Reproduce the data from its start through the line containing "left shoulder: (1175, 726, -10)", both ends included, and scale every keypoint coordinate and depth value in the answers by 2.3, rounding to whole numbers with halves rounded up. Keep everything else, the boxes included, unchanged, and leave the pictures out.

──────── Extracted information

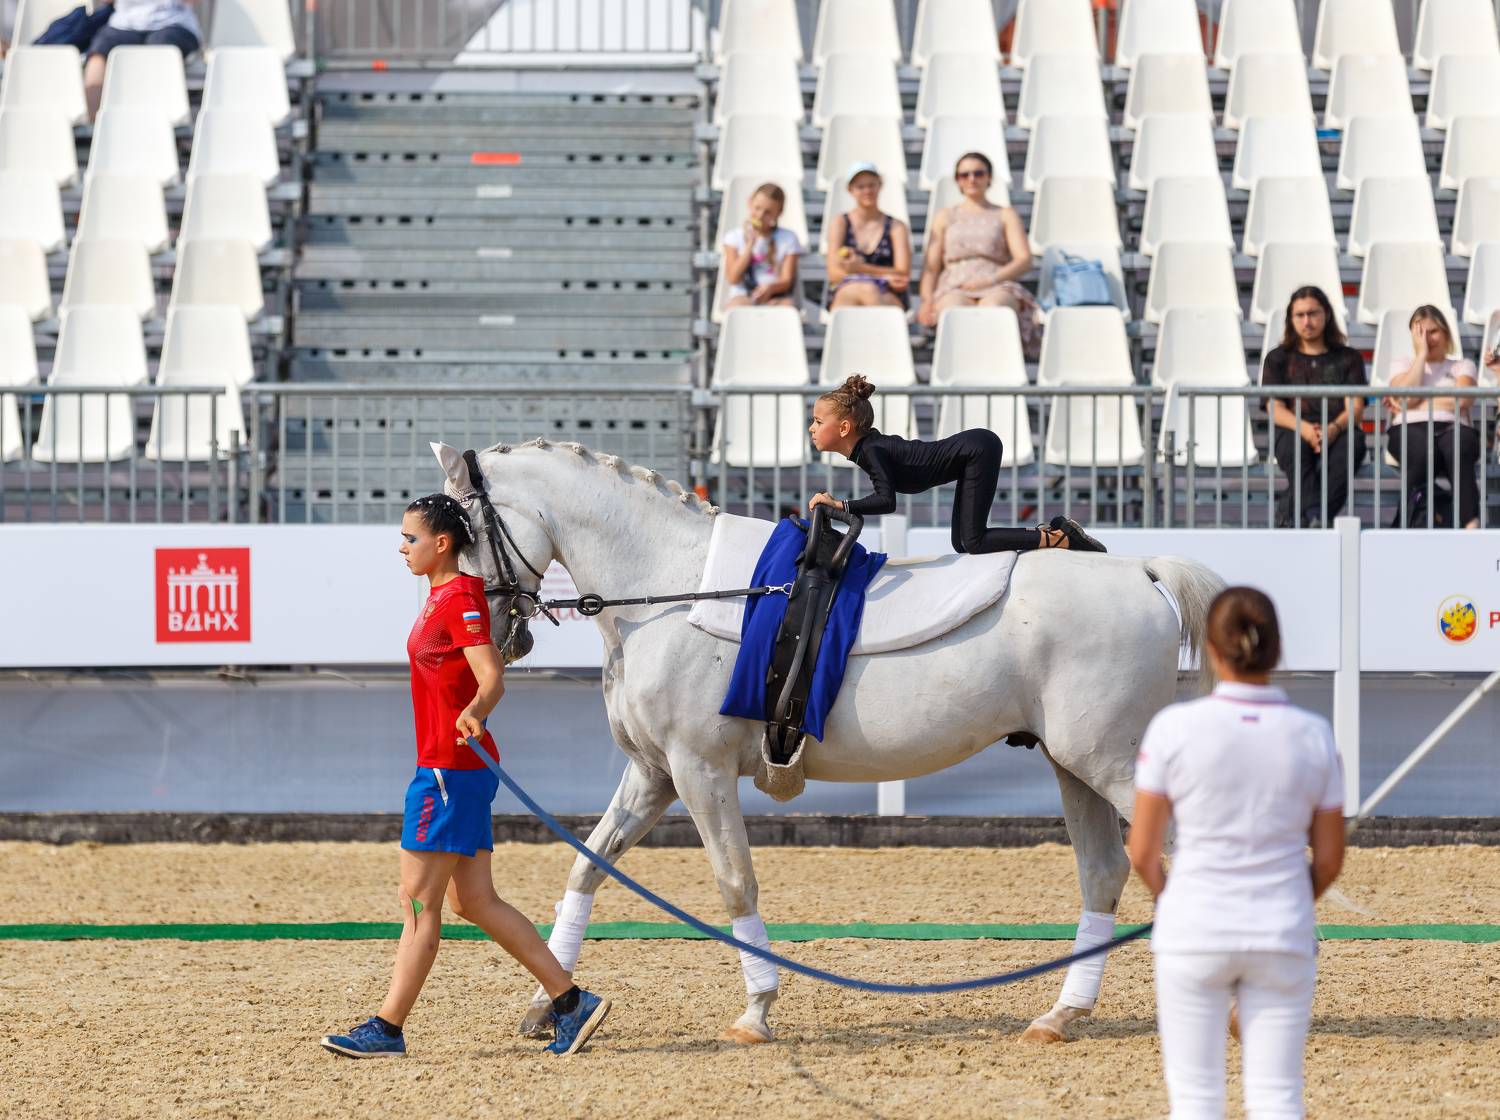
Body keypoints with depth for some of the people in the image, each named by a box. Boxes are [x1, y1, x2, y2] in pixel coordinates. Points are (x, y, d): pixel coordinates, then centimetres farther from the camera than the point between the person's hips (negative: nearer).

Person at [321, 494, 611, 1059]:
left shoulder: (460, 599, -14)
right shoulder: (443, 595, 14)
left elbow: (492, 677, -26)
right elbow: (488, 669, 29)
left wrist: (473, 713, -47)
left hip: (450, 768, -10)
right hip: (445, 766, 10)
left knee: (418, 900, -6)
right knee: (473, 901, 10)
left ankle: (387, 1028, -2)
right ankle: (570, 1001, 11)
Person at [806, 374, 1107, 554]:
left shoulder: (871, 452, -21)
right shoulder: (868, 444, 6)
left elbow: (886, 501, -33)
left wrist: (840, 505, -32)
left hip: (978, 450, -10)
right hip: (975, 449, 10)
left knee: (973, 542, -10)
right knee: (963, 544, 11)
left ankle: (1060, 537, -3)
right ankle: (1047, 533, 13)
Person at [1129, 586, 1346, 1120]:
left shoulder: (1175, 726, -10)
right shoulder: (1313, 734, -3)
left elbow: (1142, 851, -4)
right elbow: (1330, 859, 4)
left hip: (1195, 932, -1)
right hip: (1283, 936, 2)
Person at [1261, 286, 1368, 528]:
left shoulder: (1348, 358, 19)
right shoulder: (1279, 359, 19)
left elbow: (1354, 408, 5)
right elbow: (1276, 410, 5)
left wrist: (1333, 429, -20)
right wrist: (1304, 428, -18)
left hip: (1338, 433, 0)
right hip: (1292, 432, 0)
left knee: (1352, 442, -37)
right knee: (1295, 445, -37)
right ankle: (1314, 517, -55)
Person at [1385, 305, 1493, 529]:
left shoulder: (1463, 366, 24)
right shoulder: (1402, 365, 27)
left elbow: (1462, 400, 2)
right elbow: (1408, 395, 3)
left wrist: (1417, 403, 4)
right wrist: (1422, 353, 9)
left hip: (1453, 428, 0)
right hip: (1411, 428, 0)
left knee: (1458, 449, -41)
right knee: (1422, 452, -41)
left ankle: (1471, 526, -55)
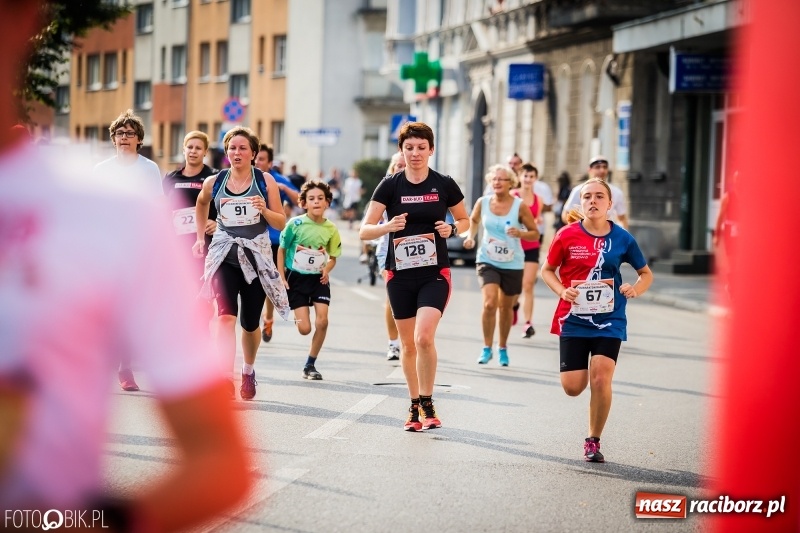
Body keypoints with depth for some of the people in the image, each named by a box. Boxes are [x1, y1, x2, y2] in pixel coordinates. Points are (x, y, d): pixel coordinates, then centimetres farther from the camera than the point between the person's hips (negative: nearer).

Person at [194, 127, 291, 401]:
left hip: (256, 256, 0)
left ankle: (248, 371, 38)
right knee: (226, 316, -21)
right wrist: (200, 237, 21)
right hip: (224, 256, 0)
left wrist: (264, 210, -18)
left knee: (250, 323, 11)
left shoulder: (265, 181, -1)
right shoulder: (213, 183, 3)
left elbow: (281, 223, 1)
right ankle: (226, 379, -25)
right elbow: (201, 204, 26)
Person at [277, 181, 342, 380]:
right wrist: (281, 277, -5)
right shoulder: (295, 224, -11)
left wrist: (327, 270, -13)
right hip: (296, 278, -2)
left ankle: (310, 365, 4)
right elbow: (282, 249, 0)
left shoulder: (331, 229, -5)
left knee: (322, 321, -14)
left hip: (319, 279, 2)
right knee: (305, 329, -6)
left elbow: (333, 257, 8)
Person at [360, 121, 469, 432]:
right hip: (400, 275, 2)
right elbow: (364, 231, -5)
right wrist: (388, 226, -24)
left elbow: (465, 220, 13)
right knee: (408, 344, 9)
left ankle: (427, 404, -4)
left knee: (424, 337, -19)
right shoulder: (390, 186, -2)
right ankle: (414, 406, 24)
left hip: (435, 273, -2)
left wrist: (452, 229, -9)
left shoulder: (444, 185, -2)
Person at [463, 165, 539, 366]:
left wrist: (520, 233, -23)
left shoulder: (519, 206, -10)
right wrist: (471, 236, -1)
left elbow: (535, 234, -4)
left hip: (513, 264, 0)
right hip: (487, 261, 0)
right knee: (489, 303, -18)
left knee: (506, 307, 13)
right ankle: (487, 348, -3)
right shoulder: (483, 202, -4)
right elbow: (473, 220, 17)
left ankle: (503, 348, 33)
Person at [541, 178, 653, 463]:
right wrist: (561, 290, -12)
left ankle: (593, 441, 4)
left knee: (601, 379, -15)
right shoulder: (567, 235, -4)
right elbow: (547, 270, 7)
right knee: (573, 387, -1)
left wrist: (635, 289, -11)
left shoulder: (621, 238, -2)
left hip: (609, 321, 0)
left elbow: (647, 273, 10)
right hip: (573, 319, 0)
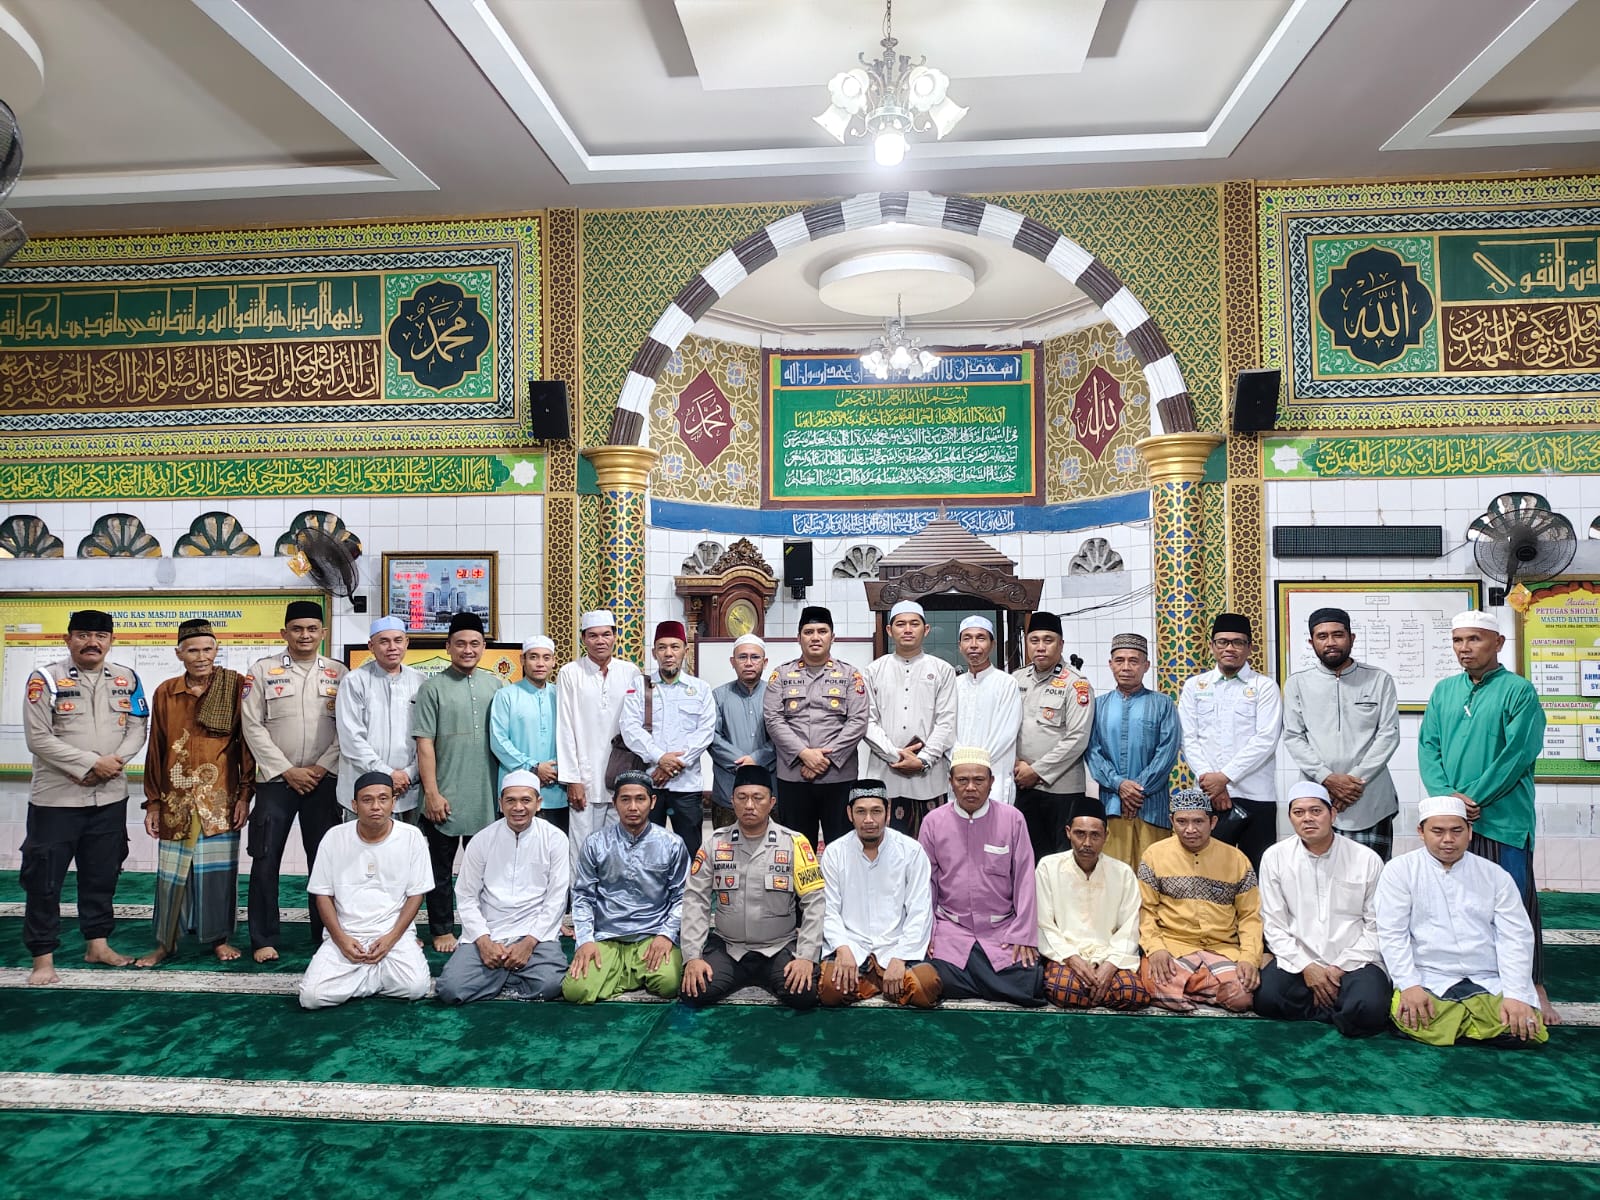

────────────────

• **Result of this exercise**
Body keypoints with depth for some of the people in the image, each named by a box. Boxes are [x1, y1, x2, y2] in pixel coordinates. Points are (x, y, d): pixel coordinates, then centimetres farther from the camera than the point between the person's hips (negative: nearer).

Person at [321, 494, 611, 1059]:
left shoulder: (1058, 1378, -32)
right shoulder: (1019, 1369, 32)
left elbow: (1132, 1557, -60)
right elbow: (1122, 1539, 67)
left wrist: (1088, 1640, -108)
left hip: (1035, 1766, -23)
right hip: (1024, 1762, 23)
left knee: (961, 2070, -14)
right knee: (1088, 2072, 23)
left ankle: (890, 2364, -5)
right ankle: (1311, 2302, 25)
Person at [806, 374, 1107, 554]:
left shoulder: (2003, 1040, -48)
right shoulder: (1996, 1021, 14)
left elbow: (2038, 1152, -76)
left wrist: (1932, 1162, -74)
left hip: (2249, 1035, -23)
right hip: (2243, 1033, 23)
left knee: (2238, 1247, -23)
right knee: (2215, 1251, 25)
left ankle: (2438, 1235, -7)
right ankle: (2408, 1226, 30)
Person at [1129, 586, 1346, 1120]:
left shoulder: (2703, 1670, -23)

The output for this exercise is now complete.